◆ **RECORDS TO USE**
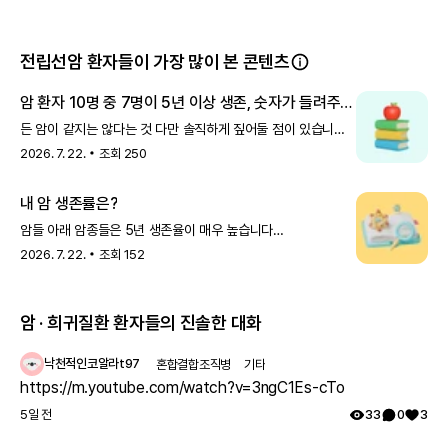
악성 종양과도 관련이 있습니다. 연구에 따르면 LEMS 진단은 SC
전립선암 환자들이 가장 많이 본 콘텐츠
암 환자 10명 중 7명이 5년 이상 생존, 숫자가 들려주는
이야기
든 암이 같지는 않다는 것 다만 솔직하게 짚어둘 점이 있습니다.
암종에 따라 생존율 차이가 큽니다.갑상선암·전립선암·유방암은
2026. 7. 22.
조회
250
생존율이 높은 반면, 폐암·간암·췌장암은 아직 더 어려운
영역입니다.그래서 내가 어떤 암인지, 어
내 암 생존률은?
암들 아래 암종들은 5년 생존율이 매우 높습니다
(2019~2023년 진단 기준) 갑상선암 : 100.2% 전립선암 :
2026. 7. 22.
조회
152
96.9% 유방암 : 94.7% 생존율이 100%를 넘는다는 게
이상하게 느껴지실 수 있는데, 이는 '
암 · 희귀질환 환자들의 진솔한 대화
낙천적인코알라t97
혼합결합조직병
기타
https://m.youtube.com/watch?v=3ngC1Es-cTo
5일 전
33
0
3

◆ **ACTIVITY**
Among the lines above, show every one that contains the string "갑상선암".

◆ **TASK SOLUTION**
암종에 따라 생존율 차이가 큽니다.갑상선암·전립선암·유방암은
(2019~2023년 진단 기준) 갑상선암 : 100.2% 전립선암 :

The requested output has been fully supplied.